Viewing a single comment thread. View all comments

Mighty-Lobster t1_je9i7yh wrote

>Why is it happening so? Sounds way to simple to be true in something so complicated as space. Even electrons have 3-dimensional orbits but planets somehow don’t?

Astronomer here:

I would like to clarify that, while each planetary system is on a plane, and the galaxy is on a plane, they are not all the same plane. The planes of the planetary systems are essentially random, and not aligned with the galaxy. Our own solar system is not aligned with the galaxy either.

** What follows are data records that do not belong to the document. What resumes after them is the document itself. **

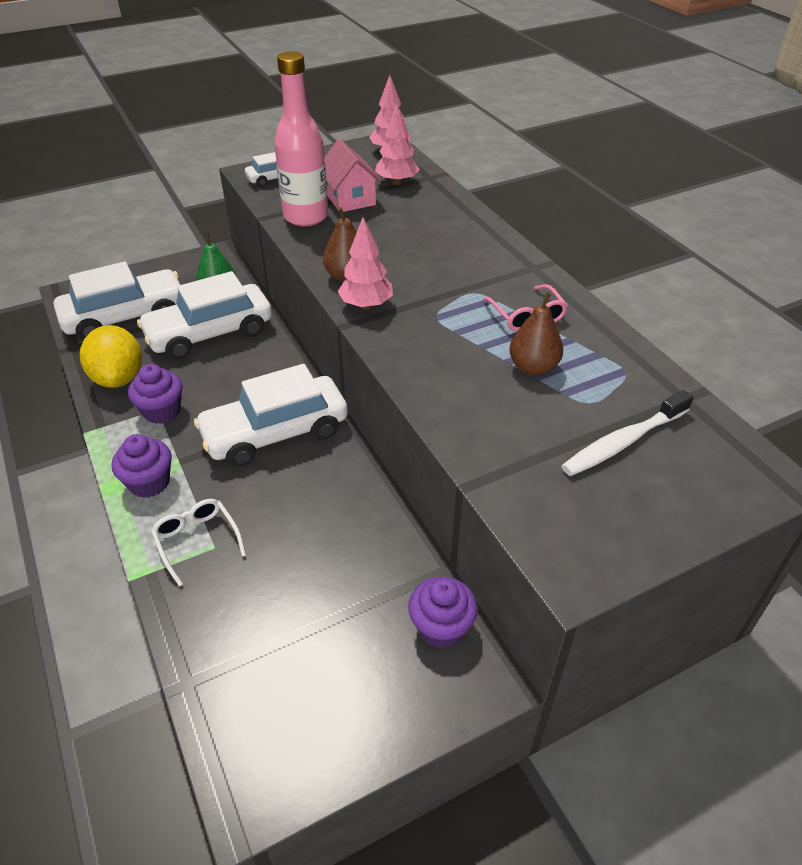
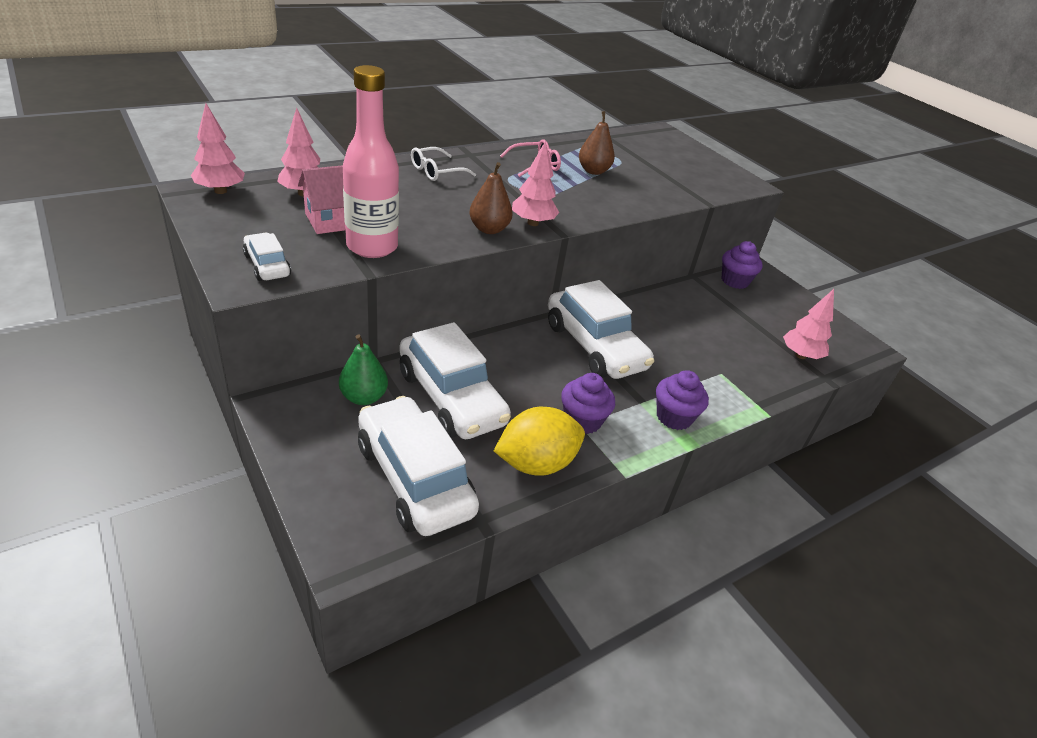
camera: 100 degrees left, 5 degrees down
(197, 541) = (720, 382): white glasses -> white glasses (437, 171)
(240, 664) = (800, 355): none -> pink tree
(623, 442) = (651, 157): white toothbrush -> none

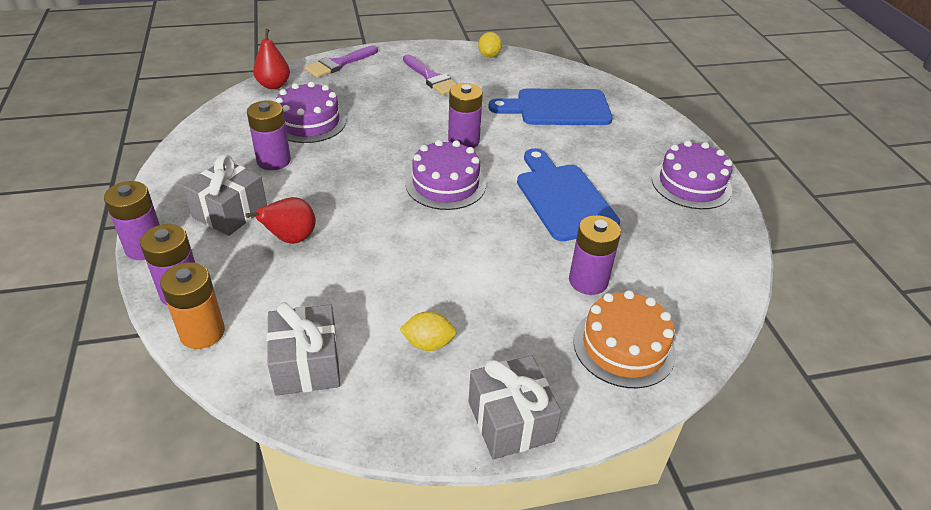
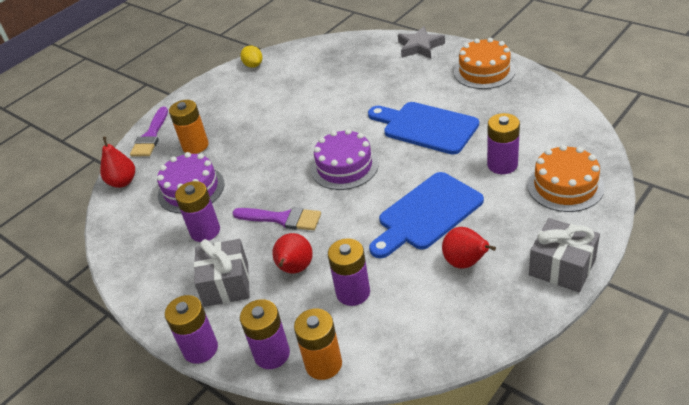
camera: 30 degrees left, 0 degrees up
(306, 365) = (414, 329): grey gift -> none
(358, 91) = (195, 146): none -> orange battery
(428, 343) = (465, 263): yellow lemon -> red pear
(431, 78) = (235, 105): purple brush -> purple brush (282, 219)
(463, 141) = (317, 132): purple battery -> purple battery (353, 292)
(557, 108) = (347, 73): blue cutting board -> blue cutting board (426, 214)
(657, 124) = (420, 47): none -> grey star
(691, 184) = (484, 71): purple cake -> orange cake

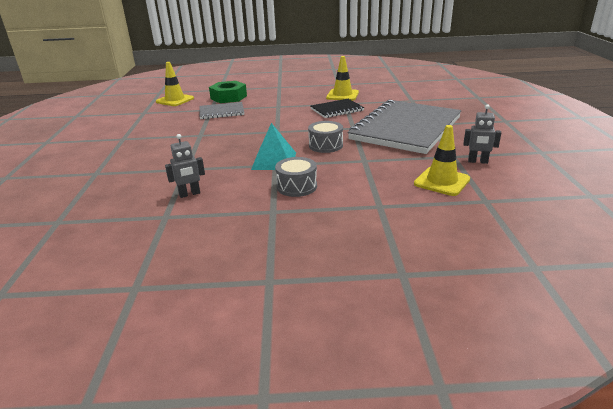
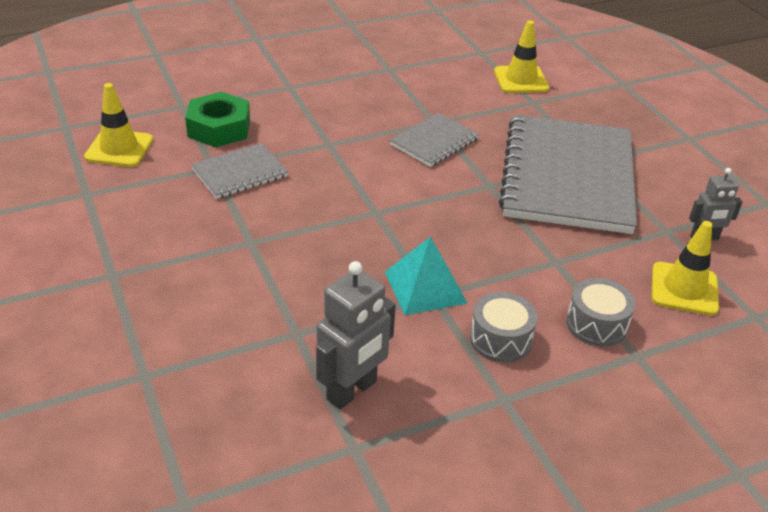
camera: 25 degrees left, 10 degrees up
(189, 194) = (352, 391): grey robot -> grey robot, size x1.62
(325, 145) = (478, 236): grey drum -> grey drum (596, 324)
(337, 110) = (434, 142): black notebook -> grey notebook
(342, 95) = (417, 101): yellow traffic cone -> yellow traffic cone (521, 80)

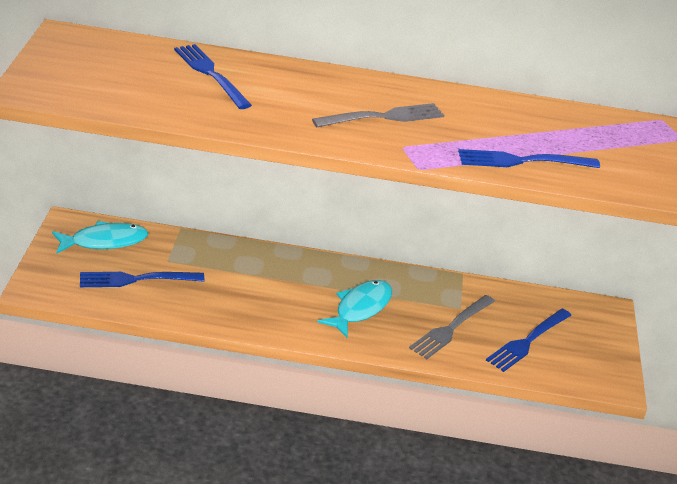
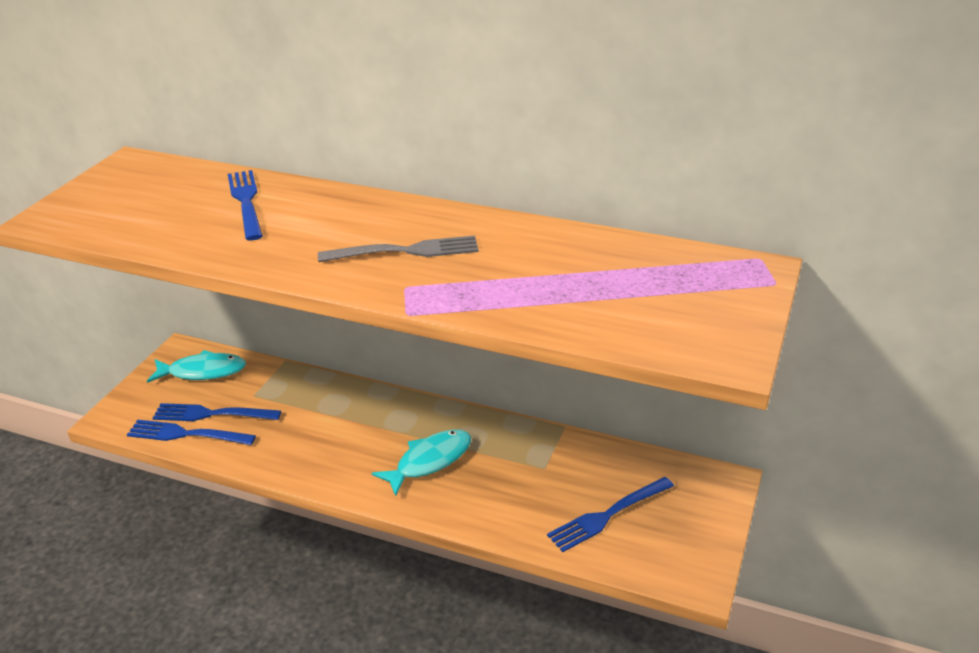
camera: 20 degrees right, 0 degrees up
(451, 328) = (523, 492): grey fork -> none
(522, 161) = (543, 308): blue fork -> blue fork (186, 434)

The reason why spiral galaxies and planetary systems come out in planes has to do with the fact that they are all born from a gas cloud. Any initial gas cloud has some initial angular momentum. As it collapses by its own self-gravity, it has to spin faster to conserve angular momentum. This by itself is not enough to make the gas form a disk. The last ingredient is that gas in space actually behaves like gas ---- it feels pressure, it emits energy. So the initial gas cloud is a "blob" with a lot of random motions, pressure (think gas drag) dissipates most of the random motions, leaving only the "average" motion, which would be a rotation in some direction corresponding to the net initial angular momentum of the blob.

Stars in the galaxy are on a plane because stars from form the gas, and the gas was on a plane. Planets are on a plane, because planets form from the gas (well, Earth forms from the 1% of dust inside the gas) and the gas is on a plane.